14 December 2007

Self? Language & everything else

THE WORLD QUESTION CENTER

Suppose you have a complete theory of Everything (both knowable and unknowable), does it count if you cannot articulate it? A theory must be expressed in some language to make it comprehensible to another being. The limits of that theory is circumscribed by the limits of language, what language is capable of expressing. If something is ineffable, then it obviously falls outside of language, but more importantly, it falls outside of any possible theory.

Ask any mystic about his or her experiences, and I'll bet the conversation is about noumena. During discussions, we readily use the subject "we," just as I use "you" to address you. But who are "you" really? Some might say, body and soul. And there again the Kantian division between phenomena and noumena pops up -- for the entity "soul" cannot be pinned down in phenomena.

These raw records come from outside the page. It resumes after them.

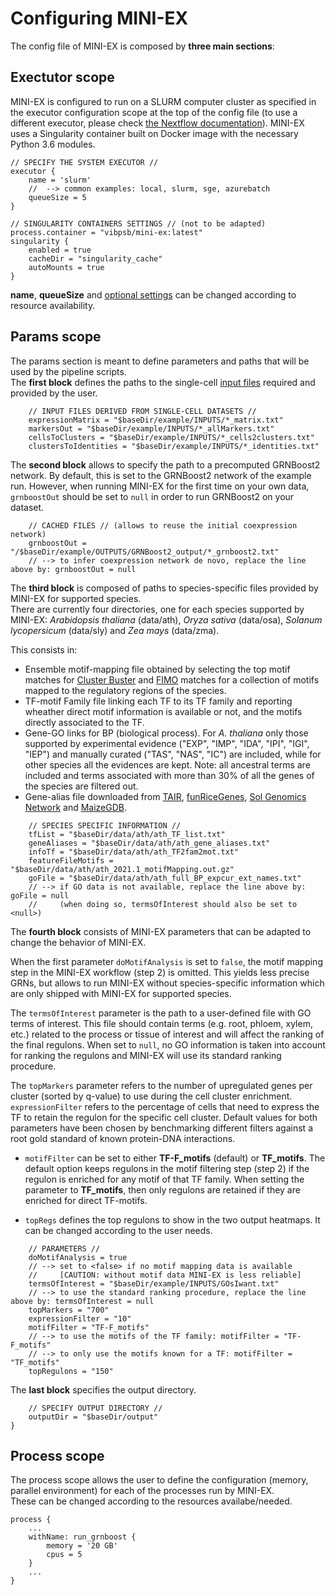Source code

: # Configuring MINI-EX

The config file of MINI-EX is composed by **three main sections**:

## **Exectutor scope**
MINI-EX is configured to run on a SLURM computer cluster as specified in the executor configuration scope at the top of the config file (to use a different executor, please check [the Nextflow documentation](https://www.nextflow.io/docs/latest/executor.html)).
MINI-EX uses a Singularity container built on Docker image with the necessary Python 3.6 modules.

```
// SPECIFY THE SYSTEM EXECUTOR //
executor {
    name = 'slurm'
    //  --> common examples: local, slurm, sge, azurebatch
    queueSize = 5
}

// SINGULARITY CONTAINERS SETTINGS // (not to be adapted)
process.container = "vibpsb/mini-ex:latest"
singularity {
    enabled = true
    cacheDir = "singularity_cache"
    autoMounts = true
}
```

**name**, **queueSize** and [optional settings](https://www.nextflow.io/docs/latest/config.html) can be changed according to resource availability. 

## **Params scope**
The params section is meant to define parameters and paths that will be used by the pipeline scripts.  
The **first block** defines the paths to the single-cell [input files](https://github.com/VIB-PSB/MINI-EX/tree/main/example/INPUTS) required and provided by the user. 

```
    // INPUT FILES DERIVED FROM SINGLE-CELL DATASETS //
    expressionMatrix = "$baseDir/example/INPUTS/*_matrix.txt"
    markersOut = "$baseDir/example/INPUTS/*_allMarkers.txt"
    cellsToClusters = "$baseDir/example/INPUTS/*_cells2clusters.txt"
    clustersToIdentities = "$baseDir/example/INPUTS/*_identities.txt"
```
The **second block** allows to specify the path to a precomputed GRNBoost2 network. By default, this is set to the GRNBoost2 network of the example run. However, when running MINI-EX for the first time on your own data, `grnboostOut` should be set to `null` in order to run GRNBoost2 on your dataset.

```
    // CACHED FILES // (allows to reuse the initial coexpression network)
    grnboostOut = "/$baseDir/example/OUTPUTS/GRNBoost2_output/*_grnboost2.txt" 
    // --> to infer coexpression network de novo, replace the line above by: grnboostOut = null
```

The **third block** is composed of paths to species-specific files provided by MINI-EX for supported species.  
There are currently four directories, one for each species supported by MINI-EX: *Arabidopsis thaliana* (data/ath), *Oryza sativa* (data/osa), *Solanum lycopersicum* (data/sly) and *Zea mays* (data/zma).

This consists in:
* Ensemble motif-mapping file obtained by selecting the top motif matches for [Cluster Buster](https://github.com/weng-lab/cluster-buster) and [FIMO](https://meme-suite.org/meme/doc/fimo.html) matches for a collection of motifs mapped to the regulatory regions of the species.
* TF-motif Family file linking each TF to its TF family and reporting wheather direct motif information is available or not, and the motifs directly associated to the TF.
* Gene-GO links for BP (biological process).
For *A. thaliana* only those supported by experimental evidence ("EXP", "IMP", "IDA", "IPI", "IGI", "IEP") and manually curated ("TAS", "NAS", "IC") are included, while for other species all the evidences are kept.
Note: all ancestral terms are included and terms associated with more than 30% of all the genes of the species are filtered out.
* Gene-alias file downloaded from [TAIR](https://www.arabidopsis.org/download/index-auto.jsp?dir=%2Fdownload_files%2FPublic_Data_Releases%2FTAIR_Data_20140331), [funRiceGenes](https://funricegenes.github.io/), [Sol Genomics Network](https://solgenomics.net/ftp/tomato_genome/annotation/ITAG4.0_release/ITAG4.0_descriptions.txt) and [MaizeGDB](https://www.maizegdb.org/associated_genes?type=all&style=tab).

```	
    // SPECIES SPECIFIC INFORMATION //
    tfList = "$baseDir/data/ath/ath_TF_list.txt"
    geneAliases = "$baseDir/data/ath/ath_gene_aliases.txt"
    infoTf = "$baseDir/data/ath/ath_TF2fam2mot.txt"
    featureFileMotifs = "$baseDir/data/ath/ath_2021.1_motifMapping.out.gz"
    goFile = "$baseDir/data/ath/ath_full_BP_expcur_ext_names.txt" 
    // --> if GO data is not available, replace the line above by: goFile = null 
    //     (when doing so, termsOfInterest should also be set to <null>)
```
The **fourth block** consists of MINI-EX parameters that can be adapted to change the behavior of MINI-EX.

When the first parameter `doMotifAnalysis` is set to `false`, the motif mapping step in the MINI-EX workflow (step 2) is omitted. This yields less precise GRNs, but allows to run MINI-EX without species-specific information which are only shipped with MINI-EX for supported species.

The `termsOfInterest` parameter is the path to a user-defined file with GO terms of interest. This file should contain terms (e.g. root, phloem, xylem, etc.) related to the process or tissue of interest and will affect the ranking of the final regulons. When set to `null`, no GO information is taken into account for ranking the regulons and MINI-EX will use its standard ranking procedure.

The `topMarkers` parameter refers to the number of upregulated genes per cluster (sorted by q-value) to use during the cell cluster enrichment. `expressionFilter` refers to the percentage of cells that need to express the TF to retain the regulon for the specific cell cluster. Default values for both parameters have been chosen by benchmarking different filters against a root gold standard of known protein-DNA interactions.

* `motifFilter` can be set to either **TF-F_motifs** (default) or **TF_motifs**. The default option keeps regulons in the motif filtering step (step 2) if the regulon is enriched for any motif of that TF family. When setting the parameter to **TF_motifs**, then only regulons are retained if they are enriched for direct TF-motifs.

* `topRegs` defines the top regulons to show in the two output heatmaps. It can be changed according to the user needs.

```	
    // PARAMETERS //
    doMotifAnalysis = true 
    // --> set to <false> if no motif mapping data is available 
    //     [CAUTION: without motif data MINI-EX is less reliable]
    termsOfInterest = "$baseDir/example/INPUTS/GOsIwant.txt"
    // --> to use the standard ranking procedure, replace the line above by: termsOfInterest = null
    topMarkers = "700"
    expressionFilter = "10"
    motifFilter = "TF-F_motifs" 
    // --> to use the motifs of the TF family: motifFilter = "TF-F_motifs"
    // --> to only use the motifs known for a TF: motifFilter =  "TF_motifs"
    topRegulons = "150"
```

The **last block** specifies the output directory.  

```	
    // SPECIFY OUTPUT DIRECTORY //
    outputDir = "$baseDir/output"
}
```

## **Process scope**
The process scope allows the user to define the configuration (memory, parallel environment) for each of the processes run by MINI-EX.  
These can be changed according to the resources availabe/needed. 
   
```	
process {
    ...
    withName: run_grnboost {
        memory = '20 GB'
        cpus = 5
    }
    ...
}
```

In his 1994 book "THE ASTONISHING HYPOTHESIS: The Scientific Search for the Soul," Francis Crick [co-discoverer of DNA] argued that the soul is an illusion perpetuated, like Tinkerbell, only by our belief in it. He wrote: "'YOU,' your joys and your sorrows, your memories and your ambitions, your sense of personal identity and free will, are in fact no more than the behavior of a vast assembly of nerve cells and their associated molecules."